WRITTEN EXERCISE A:
Answer these from the passage on the ACORN sting videos:
(i) Whom did ACORN hire to look into the organization after the videos were released?
(ii) According to Thompson, what was the legal code she is shown searching for actually for?
(iii) What did the police investigation find about Kaelke's ex-husbands?
WRITTEN EXERCISE B: Carry on the passage on the ACORN sting videos from its final sentence.

EXTRACTED TEXT:

——

The first office visited by O’Keefe and Giles was in Baltimore, Maryland. Giles entered the offices as she appears in the videos, wearing a very short skirt and a skimpy top. O’Keefe, though wearing an outrageous outfit in the introduction of the videos, wore a button-down shirt and slacks into the offices. The videos posted from the ACORN visit in Baltimore show the organization in a very negative light. In the introduction to the video, O’Keefe’s voiceover asks a number of questions, such as whether ACORN employees would encourage a prostitute to cheat on her taxes. The video shows the ACORN employee, Tonja Thompson, explaining that Giles could get a child tax credit for the underage girls. The video goes on to show Thompson searching for a legal code for prostitution (Veritas Visuals “ACORN Baltimore Prostitution Investigation Part I”).

An investigation into the videos presented a very different story. Following the release of the videos, ACORN hired former Massachusetts Attorney General Scott Harshbarger to look into the organization and make recommendations for reform on both a national and local level. The Baltimore sting comes across very differently from the perspective of ACORN employees and their supervisors. According to Thompson, Giles and O’Keefe came to ACORN looking for help, as they’d been turned down elsewhere. Giles represented herself as an exotic dancer, while O’Keefe used the term ‘prostitute.’ Thompson maintains that she was relying solely on the statements made by Giles. In that light, the legal code she is shown looking for in the videos is for exotic dancing, not prostitution. Also not shown in the video is the concern ACORN employees show for Giles safety. No one in the Baltimore office actually filed any tax returns on Giles’ behalf (42-43). Both employees shown in the video lost their jobs.

Giles and O’Keefe also visited ACORN offices in California. During one visit, the pair spoke with Tresa Kaelke, a receptionist in the San Bernadino office. In the video, Kaelke talks about her past experiences with prostitution. She also claims to have murdered her husbands. The videos present a very damning picture (Veritas Visuals “ACORN San Bernadino Child Prostitution Investigation Part I”). But again, an investigation after the fact reveals a very different picture. Then-California Attorney General Jerry Brown was asked by the governor to investigate ACORN’s activities in the state. In a conversation with police investigators, Kaelke said she realized that the whole thing was a set-up and decided to play along, making outrageous statements that were not true. An investigation by the police found that both of Kaelke’s ex-husbands were still alive and found no evidence that she had ever engaged in prostitution (11-13). Like the Baltimore employees, Kaelke lost her job.

——

ENTRIES SHOWN:
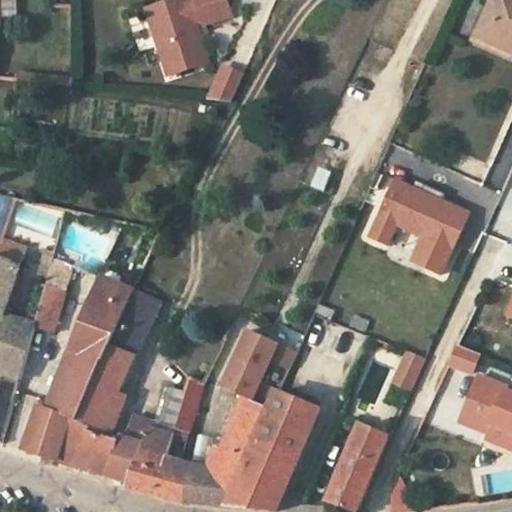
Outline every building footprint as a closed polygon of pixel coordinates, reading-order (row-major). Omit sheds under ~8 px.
[(174,8),(150,15),(169,74),(209,62),(196,22),(203,20),(205,26),(233,16),(227,0),(190,0),(189,0),(188,0),(182,0),(177,2),(174,8)] [(511,0),(496,0),(480,37),(511,51),(511,0)] [(174,8),(177,2),(149,10),(150,15),(174,8)] [(224,65),(209,99),(230,100),(243,74),(224,65)] [(328,192),(334,171),(321,167),(315,188),(328,192)] [(423,193),(396,181),(371,238),(389,246),(398,227),(424,238),(413,263),(442,276),(470,214),(442,202),(445,195),(426,186),(423,193)] [(0,238),(7,240),(17,197),(0,193),(0,238)] [(0,248),(0,257),(22,267),(26,254),(2,241),(0,248)] [(0,314),(6,316),(22,267),(0,257),(0,314)] [(54,262),(47,287),(66,293),(73,267),(54,262)] [(103,280),(72,352),(103,363),(118,330),(134,294),(103,280)] [(47,287),(39,318),(37,327),(37,328),(55,334),(66,293),(47,287)] [(125,352),(137,357),(160,306),(134,294),(118,330),(131,336),(125,352)] [(21,381),(37,328),(37,327),(39,318),(32,316),(30,324),(6,316),(0,314),(0,375),(4,377),(21,381)] [(364,332),(369,322),(356,317),(352,327),(364,332)] [(111,440),(115,429),(128,397),(120,394),(137,357),(125,352),(131,336),(118,330),(103,363),(78,423),(89,428),(88,432),(111,440)] [(251,331),(226,389),(244,399),(271,410),(279,394),(281,395),(299,352),(251,331)] [(475,376),(484,356),(461,346),(452,366),(475,376)] [(409,353),(397,382),(414,389),(427,360),(409,353)] [(508,389),(479,378),(460,424),(491,436),(494,427),(511,434),(511,395),(507,393),(508,389)] [(206,386),(204,385),(192,380),(187,395),(177,429),(191,433),(206,386)] [(177,429),(187,395),(171,390),(160,426),(159,430),(175,435),(177,429)] [(271,410),(230,507),(278,511),(321,413),(281,395),(279,394),(271,410)] [(185,503),(230,507),(271,410),(244,399),(227,443),(219,439),(212,469),(192,466),(185,503)] [(57,462),(71,420),(48,412),(40,409),(25,451),(57,462)] [(107,477),(128,484),(129,484),(135,466),(136,467),(144,443),(149,427),(159,430),(160,426),(135,416),(127,438),(121,435),(119,442),(107,477)] [(57,462),(88,472),(106,478),(107,477),(119,442),(111,440),(88,432),(89,428),(78,423),(71,420),(57,462)] [(357,511),(389,438),(362,426),(330,503),(352,511),(357,511)] [(188,443),(191,433),(177,429),(175,435),(159,430),(149,427),(144,443),(136,467),(135,466),(129,484),(128,484),(127,487),(185,503),(192,466),(168,459),(174,439),(188,443)] [(511,434),(494,427),(491,436),(491,442),(511,450),(511,434)] [(119,442),(121,435),(123,432),(115,429),(111,440),(119,442)] [(407,511),(397,490),(394,490),(391,511),(407,511)]
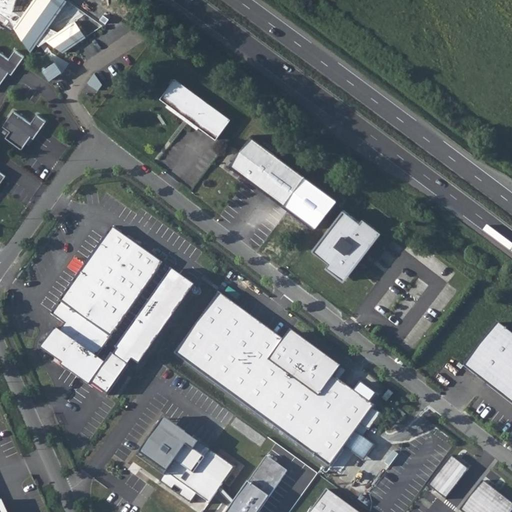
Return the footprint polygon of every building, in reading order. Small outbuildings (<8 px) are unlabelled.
[(68,0),(36,0),(15,29),(32,53),(38,46),(46,41),(66,55),(90,38),(78,21),(59,32),(51,27),(72,2),(68,0)] [(10,59),(0,52),(0,85),(2,86),(6,80),(11,73),(13,75),(26,57),(16,51),(10,59)] [(98,76),(88,86),(95,94),(105,84),(98,76)] [(230,120),(175,79),(160,99),(216,140),(230,120)] [(14,111),(3,127),(11,132),(6,138),(23,150),(32,138),(34,140),(47,122),(38,115),(32,124),(14,111)] [(306,176),(251,136),(232,163),(244,172),(241,175),(284,206),(306,176)] [(32,138),(23,150),(26,152),(34,140),(32,138)] [(244,172),(232,163),(229,167),(241,175),(244,172)] [(343,209),(312,250),(346,276),(360,258),(378,236),(343,209)] [(164,263),(112,226),(59,302),(50,314),(64,324),(59,331),(55,328),(40,349),(62,364),(60,366),(66,370),(68,368),(106,395),(127,366),(111,355),(106,363),(97,356),(111,337),(164,263)] [(330,467),(361,425),(369,431),(382,414),(374,408),(375,406),(335,376),(342,366),(291,329),(284,339),(220,291),(175,352),(330,467)] [(511,333),(498,322),(464,366),(511,403),(511,333)] [(361,367),(351,380),(376,401),(386,388),(361,367)] [(66,370),(89,386),(90,384),(68,368),(66,370)] [(194,451),(159,426),(140,452),(167,471),(160,480),(172,489),(176,485),(182,490),(179,494),(191,503),(197,494),(209,503),(234,468),(199,443),(194,451)] [(470,471),(453,458),(431,486),(447,499),(470,471)] [(511,511),(511,504),(485,484),(462,511),(511,511)] [(358,511),(327,489),(310,511),(358,511)] [(14,511),(8,498),(2,501),(7,511),(14,511)]
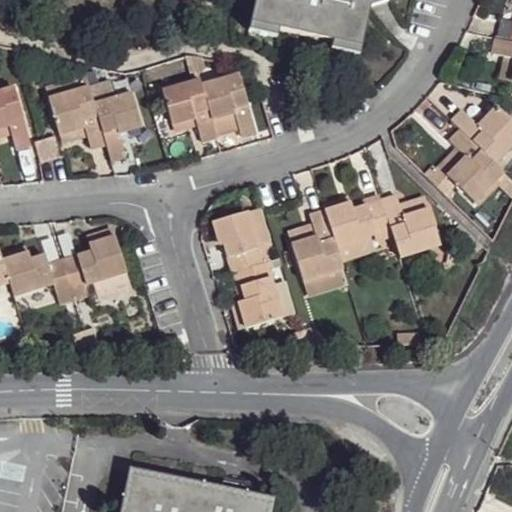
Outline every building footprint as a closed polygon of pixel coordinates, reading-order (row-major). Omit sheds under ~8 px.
[(258,0),(251,33),(278,39),(280,32),(336,44),(333,50),(361,57),(372,10),(391,2),(390,0),(258,0)] [(32,11),(22,9),(18,28),(28,31),(32,11)] [(511,43),(499,41),(495,56),(511,60),(511,43)] [(203,81),(166,92),(176,129),(199,124),(205,146),(220,142),(215,123),(238,118),(245,141),(260,137),(242,77),(205,86),(203,81)] [(15,89),(0,93),(0,133),(12,130),(19,153),(33,151),(15,89)] [(91,89),(51,100),(63,137),(87,131),(94,152),(110,149),(97,105),(91,89)] [(134,95),(97,105),(110,149),(115,165),(130,160),(125,137),(145,130),(134,95)] [(511,151),(511,121),(498,108),(480,126),(464,112),(452,123),(462,132),(498,166),(511,151)] [(498,166),(462,132),(452,143),(466,157),(448,178),(477,206),(506,174),(498,166)] [(34,140),(36,162),(58,159),(55,138),(34,140)] [(398,197),(383,201),(393,233),(402,261),(443,249),(430,211),(405,217),(398,197)] [(352,203),(326,211),(339,249),(393,233),(383,201),(354,209),(352,203)] [(326,211),(311,214),(317,238),(293,245),(304,283),(345,272),(339,249),(326,211)] [(249,215),(213,224),(221,247),(226,246),(233,276),(238,275),(265,265),(249,215)] [(91,246),(119,238),(117,230),(89,239),(91,246)] [(129,276),(119,238),(91,246),(92,252),(49,265),(45,256),(33,259),(31,254),(4,261),(12,287),(17,299),(55,288),(59,297),(129,276)] [(0,290),(12,287),(4,261),(0,252),(0,290)] [(265,265),(238,275),(245,302),(238,304),(247,330),(286,319),(269,265),(265,265)] [(272,511),(275,500),(131,471),(122,511),(272,511)]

——

EXPECTED OUTPUT A:
(i) Former Massachusetts Attorney General Scott Harshbarger.
(ii) Exotic dancing, not prostitution.
(iii) Both of them were still alive.

EXPECTED OUTPUT B:
At the San Diego ACORN offices, Giles and O’Keefe met with Juan Carlos Vera, a lawyer who specialized in immigration. In the video released, O’Keefe explains that Vera was particularly interesting to them, as they hoped to smuggle underage girls from El Salvador into the country. O’Keefe is seen soliciting advice from Vera about how to get the girls across the border (Veritas Visuals “ACORN San Diego Child Prostitution Smuggling Part I”). Brown’s investigation revealed that Vera asked a lot of probing questions of Giles and O’Keefe, even getting contact information from both. After the pair left his office, Vera called his cousin, a detective with the National City police department, saying that an admitted prostitute had just come to his office asking for advice on human trafficking (13-15). Following the release of the video he was featured in, Vera was fired by ACORN.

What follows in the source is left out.